### GIVEN MATERIAL

#####

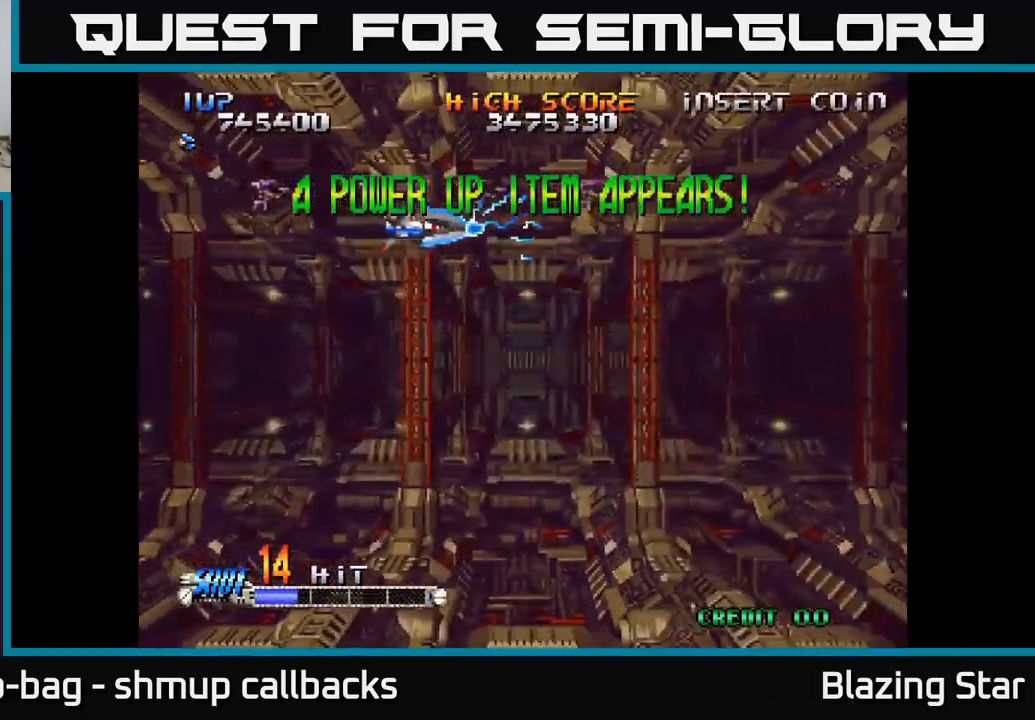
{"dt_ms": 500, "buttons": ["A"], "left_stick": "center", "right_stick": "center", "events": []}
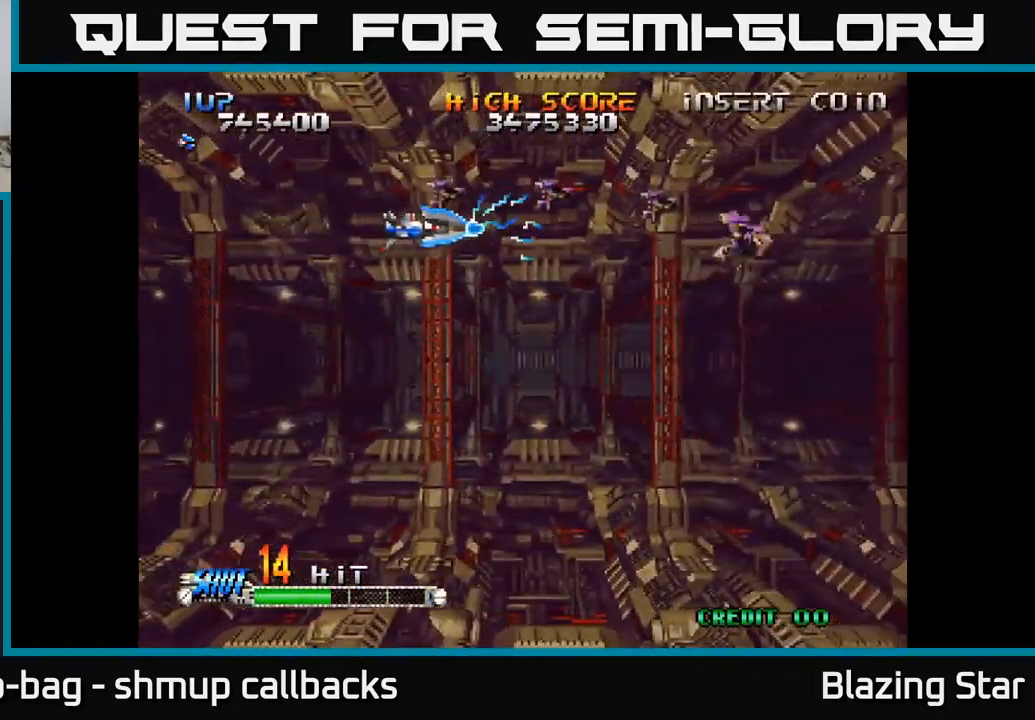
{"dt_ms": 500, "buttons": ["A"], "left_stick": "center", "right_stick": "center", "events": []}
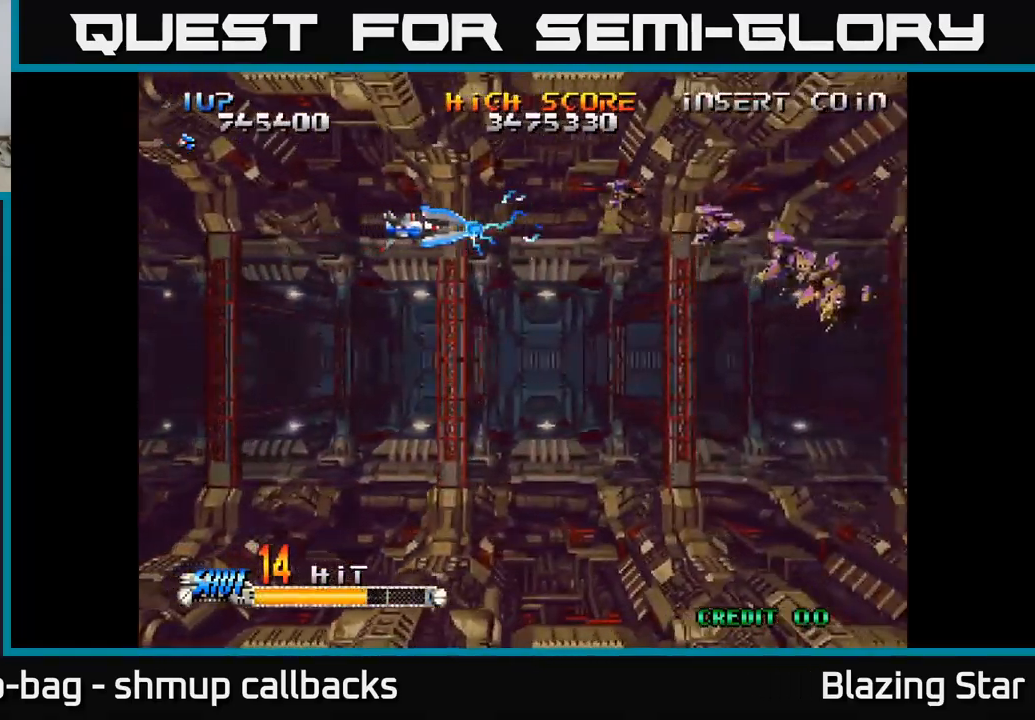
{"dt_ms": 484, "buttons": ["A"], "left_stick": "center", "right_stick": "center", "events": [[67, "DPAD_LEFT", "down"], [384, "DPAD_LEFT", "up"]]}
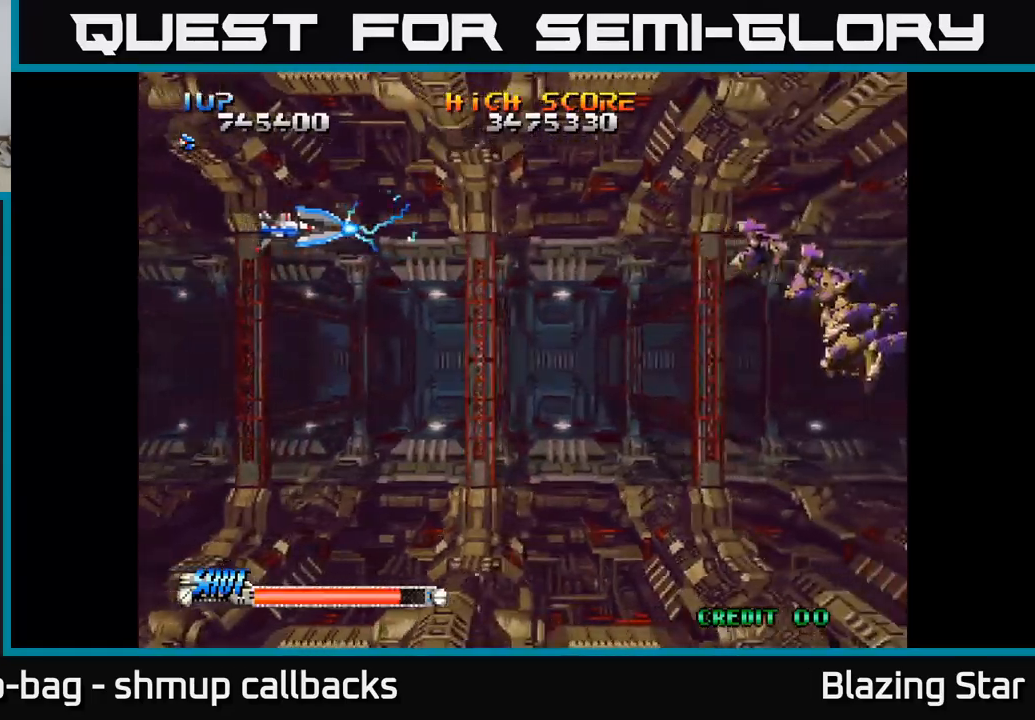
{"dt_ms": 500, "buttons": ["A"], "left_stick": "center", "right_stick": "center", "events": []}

#####

### WHAT IS EXPECTED
Copy out the data verbatim, with no pictures.

### OUTPUT FOR THIS EXERCISE
{"dt_ms": 500, "buttons": ["A"], "left_stick": "center", "right_stick": "center", "events": []}
{"dt_ms": 500, "buttons": ["A"], "left_stick": "center", "right_stick": "center", "events": []}
{"dt_ms": 484, "buttons": ["A"], "left_stick": "center", "right_stick": "center", "events": [[67, "DPAD_LEFT", "down"], [384, "DPAD_LEFT", "up"]]}
{"dt_ms": 500, "buttons": ["A"], "left_stick": "center", "right_stick": "center", "events": []}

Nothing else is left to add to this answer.